→ Objectif visé: Recopiez à l'identique, s'il vous plaît, le passage de l'extrait sur les faits divers d'Aix-en-Provence qui va de « XVe siècle. » jusqu'à « faute de soin. » inclus.

→ Extrait du document:
···

Faits divers d'Aix-en-Provence

Faits divers à Aix-en-Provence

XIXe siècle.
XVIIIe siècle.
XVIIe siècle.
XVIe siècle.
XVe siècle.

La noyade du jeune Mille (Aix-en-Provence, 13 mai 1825)

  • Sources : Archives municipales d'Aix-en-Provence, I1/50, lettre manuscrite

"Le commissaire de police à Monsieur le Maire, chevalier de l'ordre royal de la Légion d'Honneur à Aix(1),

Monsieur le Maire,
J'ai l'honneur de vous informer que hier sur les onze heures du matin, on a retiré de la rivière de l'Arc, tout près du hameau des Milles, le cadavre d'un jeune enfant de 9 à 10 ans, que l'on a reconnu être celui de Joseph Mille.
Les renseignemens que nous avons pris sur ce malheureux événement nous ont fait connoitre que cet enfant s'étant baigné immédiatement après avoir déjeuné et a été surpris par l'eau et s'est noyé, faute de soin.

J'ai l'honneur d'être avec respect, Monsieur le Maire, votre très humble et très obéissant serviteur.
[J. Fouquet]"



(1) Le maire d'Aix-en-Provence est alors Louis Jules Dubourguet.

···

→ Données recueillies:
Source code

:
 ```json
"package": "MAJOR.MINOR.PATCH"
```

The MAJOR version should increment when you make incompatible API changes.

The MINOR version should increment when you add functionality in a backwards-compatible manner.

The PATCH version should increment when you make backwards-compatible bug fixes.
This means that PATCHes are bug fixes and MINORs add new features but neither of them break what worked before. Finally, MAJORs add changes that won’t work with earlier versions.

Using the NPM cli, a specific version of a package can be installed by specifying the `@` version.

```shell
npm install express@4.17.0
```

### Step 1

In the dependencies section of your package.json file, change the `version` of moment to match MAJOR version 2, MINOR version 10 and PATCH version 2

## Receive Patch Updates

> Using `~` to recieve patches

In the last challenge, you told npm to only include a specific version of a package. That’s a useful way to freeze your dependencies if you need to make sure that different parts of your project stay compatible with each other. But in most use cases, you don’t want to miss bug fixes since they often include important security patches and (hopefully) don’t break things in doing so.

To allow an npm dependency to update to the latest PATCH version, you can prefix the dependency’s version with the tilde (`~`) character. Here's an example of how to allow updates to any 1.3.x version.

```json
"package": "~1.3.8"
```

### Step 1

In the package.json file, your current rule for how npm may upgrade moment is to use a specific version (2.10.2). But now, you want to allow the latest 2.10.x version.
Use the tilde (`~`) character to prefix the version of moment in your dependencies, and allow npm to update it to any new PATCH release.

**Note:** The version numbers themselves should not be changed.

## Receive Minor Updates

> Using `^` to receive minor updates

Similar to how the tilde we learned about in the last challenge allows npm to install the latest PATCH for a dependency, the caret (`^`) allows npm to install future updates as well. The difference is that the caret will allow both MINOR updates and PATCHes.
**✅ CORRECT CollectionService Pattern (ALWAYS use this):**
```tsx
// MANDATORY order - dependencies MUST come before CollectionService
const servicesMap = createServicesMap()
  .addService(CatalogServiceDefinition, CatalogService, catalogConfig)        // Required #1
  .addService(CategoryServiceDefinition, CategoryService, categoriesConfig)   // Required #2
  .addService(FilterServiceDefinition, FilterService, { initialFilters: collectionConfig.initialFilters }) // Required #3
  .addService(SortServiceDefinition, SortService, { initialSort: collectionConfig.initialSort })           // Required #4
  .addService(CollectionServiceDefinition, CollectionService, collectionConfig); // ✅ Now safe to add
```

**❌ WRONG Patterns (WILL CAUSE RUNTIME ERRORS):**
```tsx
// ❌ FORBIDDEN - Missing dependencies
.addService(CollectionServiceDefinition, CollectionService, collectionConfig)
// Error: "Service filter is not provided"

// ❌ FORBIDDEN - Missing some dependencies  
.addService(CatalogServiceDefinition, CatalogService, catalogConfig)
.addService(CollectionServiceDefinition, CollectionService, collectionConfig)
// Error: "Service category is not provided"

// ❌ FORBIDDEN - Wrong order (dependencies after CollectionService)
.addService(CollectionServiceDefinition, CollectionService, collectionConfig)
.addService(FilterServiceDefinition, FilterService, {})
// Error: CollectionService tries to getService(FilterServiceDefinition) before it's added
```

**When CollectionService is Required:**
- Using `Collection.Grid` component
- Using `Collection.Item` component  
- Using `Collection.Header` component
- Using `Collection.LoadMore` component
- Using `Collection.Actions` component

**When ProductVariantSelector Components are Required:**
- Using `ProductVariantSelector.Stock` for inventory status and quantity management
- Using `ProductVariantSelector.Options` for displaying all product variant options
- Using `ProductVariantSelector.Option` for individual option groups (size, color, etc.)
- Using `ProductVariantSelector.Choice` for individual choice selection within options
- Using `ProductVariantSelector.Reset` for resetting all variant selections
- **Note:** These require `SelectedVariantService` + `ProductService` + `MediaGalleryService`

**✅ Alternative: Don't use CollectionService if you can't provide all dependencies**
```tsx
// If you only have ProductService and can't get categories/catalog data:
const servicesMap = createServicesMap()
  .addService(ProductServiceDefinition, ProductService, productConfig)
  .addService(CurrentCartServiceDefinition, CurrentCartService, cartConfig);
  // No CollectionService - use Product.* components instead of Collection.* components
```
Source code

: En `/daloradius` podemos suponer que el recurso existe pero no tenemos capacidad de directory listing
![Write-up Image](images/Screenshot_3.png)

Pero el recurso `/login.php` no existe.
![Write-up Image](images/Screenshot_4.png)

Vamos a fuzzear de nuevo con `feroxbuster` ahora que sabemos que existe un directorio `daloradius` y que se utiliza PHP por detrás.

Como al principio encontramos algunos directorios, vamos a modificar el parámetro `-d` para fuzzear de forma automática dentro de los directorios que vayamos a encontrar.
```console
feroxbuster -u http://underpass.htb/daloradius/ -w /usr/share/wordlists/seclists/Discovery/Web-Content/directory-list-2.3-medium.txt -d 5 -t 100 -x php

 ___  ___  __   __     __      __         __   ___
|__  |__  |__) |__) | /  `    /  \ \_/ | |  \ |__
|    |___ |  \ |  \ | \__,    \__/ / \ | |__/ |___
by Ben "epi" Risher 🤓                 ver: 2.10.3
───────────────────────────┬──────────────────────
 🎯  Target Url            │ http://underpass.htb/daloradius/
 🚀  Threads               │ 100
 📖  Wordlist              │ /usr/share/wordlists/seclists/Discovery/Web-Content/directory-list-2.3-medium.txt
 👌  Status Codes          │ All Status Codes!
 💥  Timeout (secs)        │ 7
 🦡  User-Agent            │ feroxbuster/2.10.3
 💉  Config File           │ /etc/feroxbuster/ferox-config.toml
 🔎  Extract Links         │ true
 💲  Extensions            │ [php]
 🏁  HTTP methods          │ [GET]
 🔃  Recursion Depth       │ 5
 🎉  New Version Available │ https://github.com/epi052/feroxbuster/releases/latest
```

···

→ Espace de réponse:
XVe siècle.

La noyade du jeune Mille (Aix-en-Provence, 13 mai 1825)

  • Sources : Archives municipales d'Aix-en-Provence, I1/50, lettre manuscrite

"Le commissaire de police à Monsieur le Maire, chevalier de l'ordre royal de la Légion d'Honneur à Aix(1),

Monsieur le Maire,
J'ai l'honneur de vous informer que hier sur les onze heures du matin, on a retiré de la rivière de l'Arc, tout près du hameau des Milles, le cadavre d'un jeune enfant de 9 à 10 ans, que l'on a reconnu être celui de Joseph Mille.
Les renseignemens que nous avons pris sur ce malheureux événement nous ont fait connoitre que cet enfant s'étant baigné immédiatement après avoir déjeuné et a été surpris par l'eau et s'est noyé, faute de soin.